Luke 12.49-56
Jesus said to his disciples: 49‘I came to bring fire to the earth, and how I wish it were already kindled! 50I have a baptism with which to be baptized, and what stress I am under until it is completed! 51Do you think that I have come to bring peace to the earth? No, I tell you, but rather division! 52From now on, five in one household will be divided, three against two and two against three; 53they will be divided: father against son and son against father,mother against daughter and daughter against mother,mother-in-law against her daughter-in-law and daughter-in-law against mother-in-law.’
54He also said to the crowds, ‘When you see a cloud rising in the west, you immediately say, “It is going to rain”; and so it happens. 55And when you see the south wind blowing, you say, “There will be scorching heat”; and it happens. 56You hypocrites! You know how to interpret the appearance of earth and sky, but why do you not know how to interpret the present time?
John Pridmore in Church Times
THE CHRIST-CHILD is born, says Zechariah, to guide us in the ways of peace (Luke 1.79). At his birth, the night sky rings with the joy of the angels, as they sing of the peace this child will bring (Luke 2.14). With the infant in his arms, Simeon declares that he can now “depart in peace” (Luke 2.29).The peace that the newborn Christ will impart is one of the leading themes of Luke’s infancy narratives, as it is of our Christmas carols. Perhaps in future this Sunday’s Gospel should be included in our carol services — a tenth lesson tacked on to the traditional nine — to remind us that the grown-up Jesus had his own ideas about what manner of peace he would bring to the earth. “Did you think that I came to bring peace on the earth?” asks Jesus. Well, yes, Lord, actually we did. We believed those angels with their siren songs. We remember how you blessed people with the benediction: “Go in peace” (Luke 7.50, 8.48, 10.5-6). Peace was your bequest to us — at least that is what your beloved disciple said (John 14.27). We were led to expect that peace was a fruit of your kindly spirit (Galatians 5.22).Yes, Lord, we did think that you came to give us peace. And, if you don’t mind our saying so, what we are experiencing in the Anglican Communion right now — not to speak of Iraq — is not what we thought you had in mind. If this is peace, it certainly is “the peace that passes all understanding”.The contradictions run deep, perhaps most starkly in Jesus’s apparent claim that his purpose is to undo the work of his predecessor John the Baptist. Gabriel had said that it would be John’s mission to heal family divisions (Luke 1.17). Jesus’s mission, by contrast is, it seems, to foment family division; to set close relatives against each other.
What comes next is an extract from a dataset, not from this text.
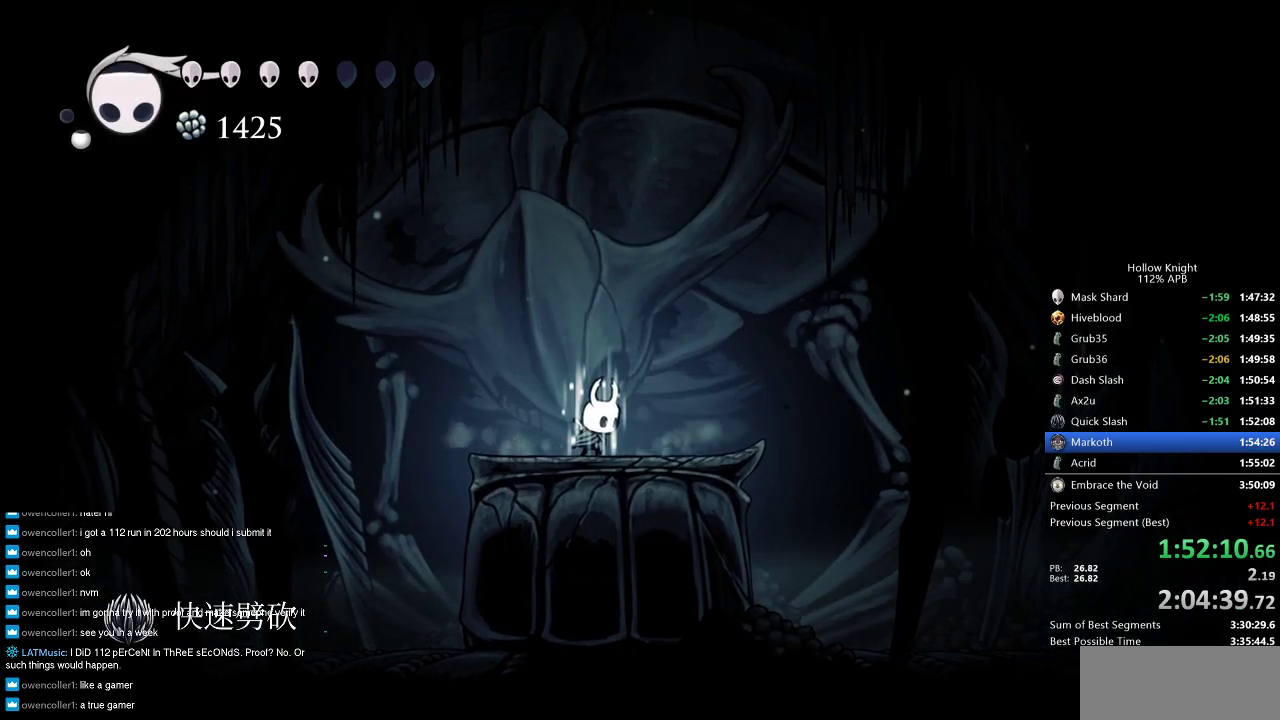
{"keys": ["heal"], "events": []}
How are we to resolve these contradictions? However can we harmonise the peace-on-earth song of the Christmas angels with the fire-on-earth warnings we shall hear on Sunday? How do we reconcile the scriptural promises of peace, the vision of lions lying down with lambs, of swords becoming ploughshares, and the rest, with what is in fact is going on — in Baghdad, in a fissiparous Church, and for much of the time in my own head?Bishop Edward Bickersteth in 1875 would have had us believe that “peace, perfect peace” is indeed possible “in this dark world of sin”. “The blood of Jesus”, he tells us, “whispers peace within.” It is a feeble hymn, but it draws its inspiration from a great text. “Thou wilt keep him in perfect peace, whose mind is stayed on thee” (Isaiah 26.3).There are skills by which the mind may find rest, and we have our schools of Christian prayer that teach them. There are, too, the techniques of other faith traditions, especially those of Buddhist meditation. Was Jesus a master of such methods? Did he practise “right mindfulness”? He certainly slept through the storm that terrified his disciples (Mark 4. 38).Yet the evidence of Sunday’s Gospel (“What stress I am under!”) is that Jesus never achieved the unruffled serenity of the Buddha. Beneath the Bo tree, Siddhartha Gautama found enlightenment. Beneath the olive trees, Jesus embraced the cross. Both paths are good, but the way of the cross is not is not a fast track to a quiet mind. Perhaps there are things that matter more.The promised peace may be “peace within” — or it may be “peace hereafter”. The good Bishop Bickersteth thinks that it is both: “It is enough: earth’s struggles soon shall cease, And Jesus call us to Heaven’s perfect peace.”Christian spirituality has no quarrel with the quest for “peace within”, nor with the hope of “peace hereafter”. We are more likely to be of some use if we keep our stress levels down, and we shall be less discouraged by failure if our perspective is not bounded by the transient.
The language of Sunday’s Gospel is that of the prophet, the role in which Luke casts Jesus as he approaches Jerusalem. Prophets possess a still centre, and they see beyond the horizon. But their focus is on the here and now. They do not agonise over the seeming contradictions between what we are promised and what we are given. There is far too much to be done.